Unexpected out-of-bounds crash when using `!$acc kernels loop`

Dear all,

Consider the Fortran code w/ OpenACC below, which has loops with a shared 3D array, and a private 1D array. The code crashes (out-of-bounds) with compute-sanitizer for n > 40 when I use an !$acc kernels loop directive, but runs well when I use an !$acc parallel loop directive. I wonder if this is expected due to some bad practice on my end, or if this unveils a compiler bug? -Minfo=accel seems to hint that the generated kernels are equivalent…

To test the code:

for MODE in GOOD BAD; do nvfortran -acc -Minfo=accel -cpp -D_${MODE} test.f90 && compute-sanitizer ./a.out; done

The code:

program p
  implicit none
  integer, parameter :: n = 41 ! works on my Quadro P2000 for n <= 40
  real, allocatable, dimension(:,:,:) :: p2d
  real, allocatable, dimension(:)   :: p1d
  integer :: i,j,k
  !
  allocate(p1d(n))
  allocate(p2d(n,n,n))
  !$acc enter data create(p1d,p2d)
#if defined(_GOOD)
  !$acc parallel loop collapse(3) default(present) private(p1d)
  do k=1,n
    do j=1,n
      do i=1,n
        p1d(i) = 1.*j*k
        p2d(i,j,k) = p1d(i)
      enddo
    enddo
  enddo
  !$acc end parallel
#elif defined(_BAD)
  !$acc kernels loop collapse(3) default(present) private(p1d)
  do k=1,n
    do j=1,n
      do i=1,n
        p1d(i) = 1.*j*k
        p2d(i,j,k) = p1d(i)
      enddo
    enddo
  enddo
  !$acc end kernels
#endif
  !$acc exit data copyout(p2d)
  if( int(p2d(10,9,10)) == 90 ) then
    print*, 'Success!'
  else
    print*, 'Failure!'
  endif
end

Thanks in advance for your feedback! (I posted this question in an OpenACC slack group, but it seems appropriate to ask it here.)

Thanks p.simoes.costa,

I was able to reproduce the issue. What appears to be happening is with kernels, the total size of the private array allocation is being miscomputed with kernels so a bit small. (The compiler allocates all the private arrays as one large block of memory). So while the code will run correctly, compute-santizer sees that the private array memory space is being accessed out-of-bounds.

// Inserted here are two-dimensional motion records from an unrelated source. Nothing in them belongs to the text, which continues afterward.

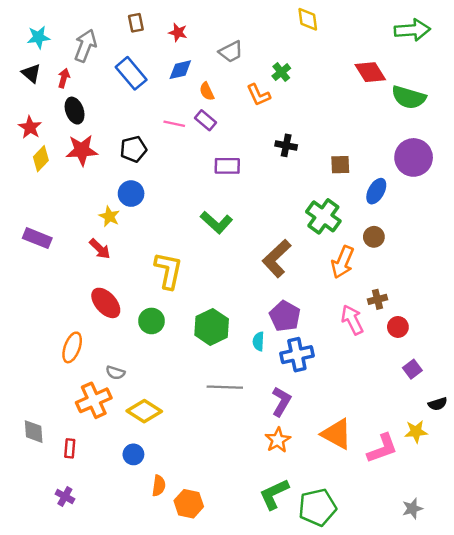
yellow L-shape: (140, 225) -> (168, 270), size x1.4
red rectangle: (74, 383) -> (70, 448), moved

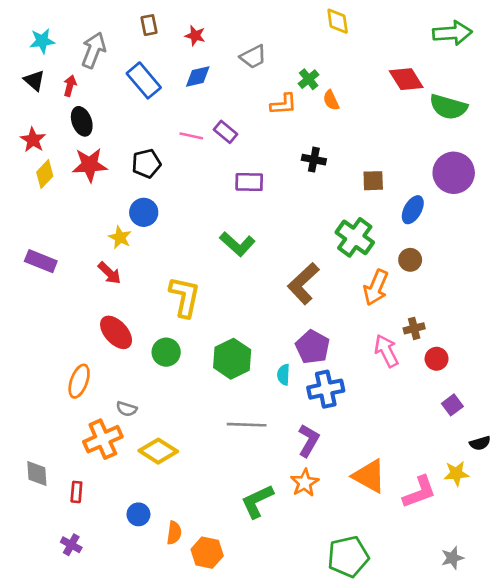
orange semicircle: (207, 91) -> (331, 100), moved
orange L-shape: (258, 95) -> (284, 104), turned -70
blue circle: (133, 454) -> (138, 514), moved
green L-shape: (274, 494) -> (257, 501), moved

I’ve filed a problem report, TPR #32134, and sent it engineering for investigation.

Though there are some issues with the example code and by correcting them, the program will work as expected.

First, you shouldn’t have a variable be both shared and private, so I recommend removing “p1d” from the “enter data create” so that it’s only private.

Second, all threads will have a full private copy of “p1d”, but each is only accessing a single element. Hence if you want to still collapse all three loops, it would be better to make “p1d” as scalar. If you do want it be an array, you should make the outer loop a “collapse(2)” and optionally add an “!$acc loop” on the “i” loop. For example:

% cat test.F90
program p
  implicit none
  integer, parameter :: n = 41 ! works on my Quadro P2000 for n <= 40
  real, allocatable, dimension(:,:,:) :: p2d
  real, allocatable, dimension(:)   :: p1d
  integer :: i,j,k
  !
  allocate(p1d(n))
  allocate(p2d(n,n,n))
  !$acc enter data create(p2d)
  !$acc kernels loop collapse(2) default(present) private(p1d)
  do k=1,n
    do j=1,n
     !$acc loop
      do i=1,n
        p1d(i) = 1.*j*k
        p2d(i,j,k) = p1d(i)
      enddo
    enddo
  enddo
  !$acc end kernels
  !$acc exit data copyout(p2d)
  if( int(p2d(10,9,10)) == 90 ) then
    print*, 'Success!'
  else
    print*, 'Failure!'
  endif
end
% nvfortran -Minfo=accel -acc test.F90
p:
     10, Generating enter data create(p2d(:,:,:))
     11, Generating default present(p2d(1:41,1:41,1:41))
     12, Loop is parallelizable
     13, Loop is parallelizable
     15, Loop is parallelizable
         Generating NVIDIA GPU code
         12, !$acc loop gang, vector(4) collapse(2) ! blockidx%y threadidx%y
         13,   ! blockidx%y threadidx%y collapsed
         15, !$acc loop gang, vector(32) ! blockidx%x threadidx%x
     22, Generating exit data copyout(p2d(:,:,:))
% compute-sanitizer a.out
========= COMPUTE-SANITIZER
 Success!
========= ERROR SUMMARY: 0 errors

I posted this question in an OpenACC slack group, but it seems appropriate to ask it here.

I typically answer these types of questions on the OpenACC slack channel as well, so either way works.

Thanks for the report,
Mat

Thank you very much for reporting and for the valuable feedback about my example! Good to know about my inconsistency regarding the use of the private clause and the data statement.

Thank you also for the suggestion about using a scalar instead of an array. I was actually just trying to test the usage of a private array in an OpenACC loop without thinking much about what it was doing, but I should have chosen a better example.

Pedro

This topic was automatically closed 14 days after the last reply. New replies are no longer allowed.